DEVELOPMENT OF ESOPS

The ESOP was developed in the 1950s by a San Francisco lawyer named Louis Kelso. An ESOP is an employee benefit program under which employer stock is transferred to individual employee accounts within a tax-exempt trust. The employer is required to repurchase an employee's shares on his or her retirement. In 1974, Kelso worked with Senator Russell Long to pass legislation under the Employee Retirement Income Security Act (ERISA) that gives special status to ESOP trusts. Unlike other qualified retirement plans, ESOPs may borrow from an employer for the purchase of employer shares. 29 U.S.C. § 1108(b)(3). Over the ensuing years, additional benefits were conferred under the Internal Revenue Code, including capital gains deferral for owners who sell shares to an ESOP trust and reinvest sale proceeds in domestic securities. IRC § 1042. In recent years, many S corporations have opted for 100% employee ownership, as such companies are effectively tax-exempt because of the combination of pass-through tax treatment and the tax-exempt status of the ESOP trust. IRC §§ 501(a), 401(a), 1361(c)(6).

As a direct result of ESOP legislation, the United States has demonstrated that employee ownership can be a mainstream phenomenon. Today, 11% of the private-sector workforce (13.5 million employees) participates in an ESOP at 7,000 companies. Nat'l Center for Emp. Ownership, ESOP (Employee Stock Ownership Plan) Facts, www.esop.org (last visited June 24, 2016). And approximately 1.5 million Americans work at 4,000 majority employee-owned businesses. ESOP plans exist in nearly every industry and at companies of all sizes. The largest majority ESOP company is Publix Supermarkets with over 180,000 employees. These figures are unparalleled in other major industrialized nations, and constitute a significant advance over previous historical periods. See generally Joseph R. Blasi, Richard B. Freeman & Douglas L. Kruse, The Citizen's Share, 159–66 (2013). And yet, these achievements are the consequence of a modest formula––a package of financial incentives for business owners and companies––that has enjoyed bipartisan support in Congress for the last 40 years.

Naturally, four decades of ESOP practice have also yielded lessons and opportunities for improvement. Central concerns for many founders, employee-owners, employee ownership advocates, and ESOP professional service providers include the longevity of the ESOP structure itself, as well as its complexity. In the typical ESOP transaction, a retiring business owner aims to reward his or her employees and preserve the legacy of his or her business. The fiduciary duties of ESOP trustees, however, require the sale of an ESOP's stock on receipt of a profitable offer––which may be a boon to a single generation of employees, but eliminates ownership for future employees and diminishes the founder's legacy. Moreover, structuring the ESOP transaction is time-consuming and involves a significant learning curve, a feat that can be difficult for retiring owners. Although some business owners and managers embrace the technical side of ESOPs, many more retiring owners and estate advisors prefer to avoid the tightly regulated domain of ERISA trustee standards, employee share repurchase schedules, and an obscure section of the federal tax code.

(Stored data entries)
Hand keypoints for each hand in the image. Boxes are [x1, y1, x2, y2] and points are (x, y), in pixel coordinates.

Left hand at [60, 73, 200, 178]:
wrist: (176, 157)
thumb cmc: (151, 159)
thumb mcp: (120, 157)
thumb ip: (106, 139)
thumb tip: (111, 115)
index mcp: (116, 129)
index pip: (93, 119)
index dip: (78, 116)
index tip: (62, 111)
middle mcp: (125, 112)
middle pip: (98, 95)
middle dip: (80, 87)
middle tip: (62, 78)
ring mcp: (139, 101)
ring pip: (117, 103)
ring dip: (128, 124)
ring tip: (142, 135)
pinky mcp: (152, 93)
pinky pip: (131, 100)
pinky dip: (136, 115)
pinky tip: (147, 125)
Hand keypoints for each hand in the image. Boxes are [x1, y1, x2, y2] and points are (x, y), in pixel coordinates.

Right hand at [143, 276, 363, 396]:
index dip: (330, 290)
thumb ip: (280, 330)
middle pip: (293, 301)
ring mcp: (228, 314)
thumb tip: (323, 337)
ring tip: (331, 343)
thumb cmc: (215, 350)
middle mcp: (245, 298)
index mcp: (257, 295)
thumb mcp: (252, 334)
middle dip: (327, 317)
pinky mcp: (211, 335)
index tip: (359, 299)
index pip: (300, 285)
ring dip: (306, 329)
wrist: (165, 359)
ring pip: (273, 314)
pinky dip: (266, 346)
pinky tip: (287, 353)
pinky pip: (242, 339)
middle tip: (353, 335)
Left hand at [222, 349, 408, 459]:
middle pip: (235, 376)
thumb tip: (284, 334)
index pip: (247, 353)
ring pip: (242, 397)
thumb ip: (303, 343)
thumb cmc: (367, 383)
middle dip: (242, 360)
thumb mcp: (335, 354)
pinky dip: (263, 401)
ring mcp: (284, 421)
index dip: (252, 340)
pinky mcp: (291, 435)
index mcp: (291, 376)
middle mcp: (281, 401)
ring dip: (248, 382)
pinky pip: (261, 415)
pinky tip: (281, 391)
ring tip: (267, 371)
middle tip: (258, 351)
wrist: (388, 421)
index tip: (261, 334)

Directions:
**A)** Please list every person named in the text on the development of ESOPs.
**B)** Answer these questions from the ESOP text:
(i) In what year did Kelso work with Senator Long to pass legislation under ERISA?
(ii) Which company is the largest majority ESOP company?
(iii) What do the fiduciary duties of ESOP trustees require when a profitable offer is received?
**C)** Extend the text on the development of ESOPs by writing what follows its final sentence.

Answers below:
**A)** Louis Kelso, Russell Long, Joseph R. Blasi, Richard B. Freeman, Douglas L. Kruse

**B)**
(i) 1974
(ii) Publix Supermarkets
(iii) The sale of the ESOP's stock

**C)**
EVOLVING TRUST LAW

In the postwar period, federal legislation supported the expansive growth of employee trusts. Yet, federal policy preceded an adequate state law framework. Vesting issues (with respect to future employees) threatened the trusts' viability under the common law rule against perpetuities. Christian Marius Lauritzen II, Perpetuities and Pension Trusts, 24 Taxes 519, 520–21 (1946). By 1950, the pensions of 7 million employees were jeopardized by this "serious legal problem." Article, Insulating Pension Benefits from Creditors, 3 Stan. L. Rev. 270, 279 (1951). At the same time, commentators were "unanimous in the view" that employee trusts should be exempted from the rule on policy grounds. Note, Legal Problems of Private Pension Plans, 70 Harv. L. Rev. 490, 493 (1957); see generally Lauritzen, supra, at 524–30. The states responded in due measure. By 1956, "[a]bout three-fourths of the states ha[d] adopted statutes exempting employee benefit trusts from . . . the Rule Against Perpetuities." Robert J. Lynn, James W. Foreman & William W. Wehr, The New Inheritance: Employee Benefit Plans as a Wealth Devolution Device, 11 Stan. L. Rev. 242, 254 (1959).

Of course, beginning in 1983 with South Dakota, a majority of states altogether eliminated, or substantially modified, the rule against perpetuities. S.D. Codified Laws § 43-5-8; accord Del. Code Ann. tit. 25, § 503; N.J. Stat. Ann. § 46:2F-9. In so doing, these states allowed the possibility of perpetual (or dynasty) trusts for any number of trust purposes. Perpetual trusts are now commonplace and simple.

The employee ownership policy enacted by Kelso and Long in 1974 did not fully leverage the availability of perpetual employee trusts across the United States. Neither did ESOP law incorporate advances in dynasty trust law more generally over the ensuing 40 years. Under current law, a trust provision that instructs an ESOP trustee to hold employer shares in perpetuity, thereby establishing a lasting program of employee ownership at the company, would conflict with the "exclusive benefit" rule under Title I of ERISA.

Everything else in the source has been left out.